TASK DETAILS | Extract every line of the records below verbatim, keeping each line in its original order and position.
Content starts
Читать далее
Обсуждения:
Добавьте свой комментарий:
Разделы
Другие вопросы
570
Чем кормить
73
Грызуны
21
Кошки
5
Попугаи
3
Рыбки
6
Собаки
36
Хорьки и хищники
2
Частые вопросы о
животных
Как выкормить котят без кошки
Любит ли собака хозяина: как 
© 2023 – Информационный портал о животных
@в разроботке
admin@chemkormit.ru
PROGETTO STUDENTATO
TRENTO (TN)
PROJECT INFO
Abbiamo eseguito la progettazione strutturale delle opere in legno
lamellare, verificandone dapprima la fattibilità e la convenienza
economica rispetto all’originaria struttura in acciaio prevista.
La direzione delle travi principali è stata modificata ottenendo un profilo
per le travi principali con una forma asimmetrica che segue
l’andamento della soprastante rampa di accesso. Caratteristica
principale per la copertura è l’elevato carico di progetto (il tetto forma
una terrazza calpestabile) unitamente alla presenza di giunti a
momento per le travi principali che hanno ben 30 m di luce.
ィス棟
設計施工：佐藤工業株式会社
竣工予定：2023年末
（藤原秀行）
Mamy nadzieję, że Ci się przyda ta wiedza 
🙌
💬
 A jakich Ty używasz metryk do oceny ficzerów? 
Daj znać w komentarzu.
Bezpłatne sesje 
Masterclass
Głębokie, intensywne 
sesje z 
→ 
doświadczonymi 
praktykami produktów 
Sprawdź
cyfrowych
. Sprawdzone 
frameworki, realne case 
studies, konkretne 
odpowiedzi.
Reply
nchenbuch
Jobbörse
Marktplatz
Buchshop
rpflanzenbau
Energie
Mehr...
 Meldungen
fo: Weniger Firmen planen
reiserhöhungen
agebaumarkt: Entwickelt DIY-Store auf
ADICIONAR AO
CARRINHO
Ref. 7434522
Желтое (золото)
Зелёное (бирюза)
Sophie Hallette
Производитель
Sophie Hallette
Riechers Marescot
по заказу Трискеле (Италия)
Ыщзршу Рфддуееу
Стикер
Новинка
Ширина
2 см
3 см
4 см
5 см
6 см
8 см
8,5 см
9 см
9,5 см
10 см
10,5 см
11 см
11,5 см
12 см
Content ends
SOLUTION |
Читать далее
Обсуждения:
Добавьте свой комментарий:
Разделы
Другие вопросы
570
Чем кормить
73
Грызуны
21
Кошки
5
Попугаи
3
Рыбки
6
Собаки
36
Хорьки и хищники
2
Частые вопросы о
животных
Как выкормить котят без кошки
Любит ли собака хозяина: как 
© 2023 – Информационный портал о животных
@в разроботке
admin@chemkormit.ru
PROGETTO STUDENTATO
TRENTO (TN)
PROJECT INFO
Abbiamo eseguito la progettazione strutturale delle opere in legno
lamellare, verificandone dapprima la fattibilità e la convenienza
economica rispetto all’originaria struttura in acciaio prevista.
La direzione delle travi principali è stata modificata ottenendo un profilo
per le travi principali con una forma asimmetrica che segue
l’andamento della soprastante rampa di accesso. Caratteristica
principale per la copertura è l’elevato carico di progetto (il tetto forma
una terrazza calpestabile) unitamente alla presenza di giunti a
momento per le travi principali che hanno ben 30 m di luce.
ィス棟
設計施工：佐藤工業株式会社
竣工予定：2023年末
（藤原秀行）
Mamy nadzieję, że Ci się przyda ta wiedza 
🙌
💬
 A jakich Ty używasz metryk do oceny ficzerów? 
Daj znać w komentarzu.
Bezpłatne sesje 
Masterclass
Głębokie, intensywne 
sesje z 
→ 
doświadczonymi 
praktykami produktów 
Sprawdź
cyfrowych
. Sprawdzone 
frameworki, realne case 
studies, konkretne 
odpowiedzi.
Reply
nchenbuch
Jobbörse
Marktplatz
Buchshop
rpflanzenbau
Energie
Mehr...
 Meldungen
fo: Weniger Firmen planen
reiserhöhungen
agebaumarkt: Entwickelt DIY-Store auf
ADICIONAR AO
CARRINHO
Ref. 7434522
Желтое (золото)
Зелёное (бирюза)
Sophie Hallette
Производитель
Sophie Hallette
Riechers Marescot
по заказу Трискеле (Италия)
Ыщзршу Рфддуееу
Стикер
Новинка
Ширина
2 см
3 см
4 см
5 см
6 см
8 см
8,5 см
9 см
9,5 см
10 см
10,5 см
11 см
11,5 см
12 см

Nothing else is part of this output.